In the largest settlement of its kind, Hooker Chemical Co. agreed yesterday to spend at least $15 million to permanently clean up a hazardous waste disposal site that has been leaking a deadly pesticide residue into an arm of Lake Michigan.
Michigan authorities jubilantly called the settlement "a landmark" and predicted that it would set a precedent for hazardous waste disposal situations around the country. The state sued Hooker over the leaking waste at Montague, Mich., last March.
"This settelement is unprecedented both in the amount of money involved and in the technological safeguards it will provide for the state well into the next century," Michigan Attorney General Frank Kelly said yesterday after Hooker officials handed over a $1 million check to the state to seal the agreement.
Michigan authorities said Hooker dumped more than 30 kinds of chemical -- some of them cancer-causing -- at the Montague site. They called the situation "an environmental time bomb."
Hooker's waste disposal practices around the nation are the target of several other state and federal investigations. Kelly said yesterday's settlement applies only to Montague.
The company still faces the possiblility of a massive federal lawsuit for dumping at the Love Canal and other New York state sites. The Justice Department is expected to decide within a few weeks whether to file the suit.
In a statement yesterday Hooker said it was pleased with the Montague settlement. But a spokesman said the settlement would not be a precedent for any other hazardous waste situations involving Hooker. "Each location will be handled on an individual basis," the spokesman said.

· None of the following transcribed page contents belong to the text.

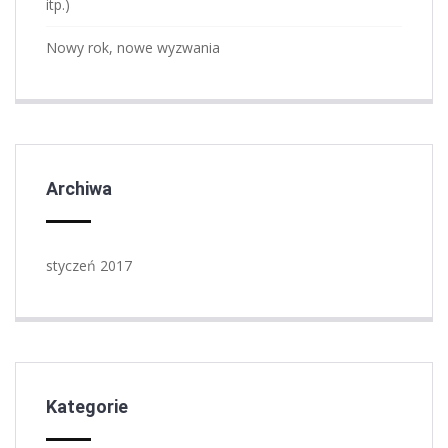
itp.)
Nowy rok, nowe wyzwania
Archiwa
styczeń 2017
Kategorie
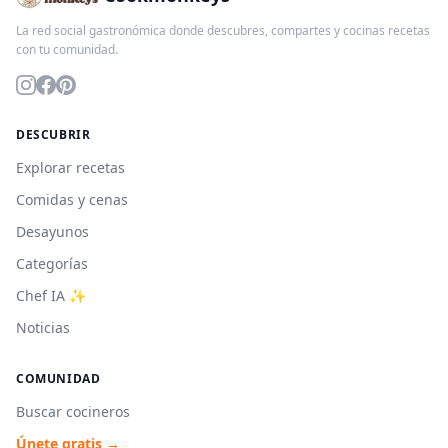
La red social gastronómica donde descubres, compartes y cocinas recetas
con tu comunidad.
DESCUBRIR
Explorar recetas
Comidas y cenas
Desayunos
Categorías
Chef IA ✨
Noticias
COMUNIDAD
Buscar cocineros
Únete gratis →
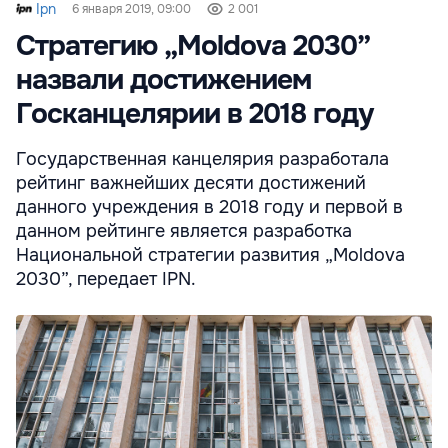
Ipn
6 января 2019, 09:00
2 001
Стратегию „Moldova 2030”
назвали достижением
Госканцелярии в 2018 году
Государственная канцелярия разработала
рейтинг важнейших десяти достижений
данного учреждения в 2018 году и первой в
данном рейтинге является разработка
Национальной стратегии развития „Moldova
2030”, передает IPN.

The Sierra Club, which filed as an intervenor in the state lawsuit this week, criticized the settlement yesterday as inadequate.
"Our attorneys tell us that at the very least it would allow Hooker the benefit of a great deal of confusion if it should ever have to go to court for enforcement," said John Goodspeed, chairman of the west Michigan group of the club.
The Montague site is 880 acres at White Lake, just off Lake Michigan northwest of Detroit. Since the early 1950s Hooker has been dumping a variety of chemical wastes there, including C-56, a chemical used in the manufacture of several cancer-causing pesticides.
State officials sued Hooker when they said they found that traces of C-56 has seeped into local water supplies and into White Lake.
Hooker agreed yesterday to seal up about 1.2 million cubic yards of contaminated soil and sludge in a huge trough a quarter-mile wide and lined with 10 feet of clay.
An additional and unusual element in the bargain gives Michigan indefinite control over future use of the site, Officials said this restrictive covenant, which requires written approval from the attorney general for any sale, lease or other use of the site, is designed to prevent situations such as occured at the Love Canal in New York.
In that case Hooker sold the site after burying large numbers of leaking drums filled with dangerous chemicals in the abandoned canal. Years later, the chemicals made their way into homes and a school built nearby, causing harm to residents.
Kelly said an independent monitoring system will be installed in the giant Michiagan trough to warn of any leakage. If that happens, he said, Hooker will be obligated to repair the leak and contain any chemicals that escape, he said.
"We saw what happened at Love Canal and we don't want it to happen here," said Kelly. "We think this settlement will insure that is doesn't happen."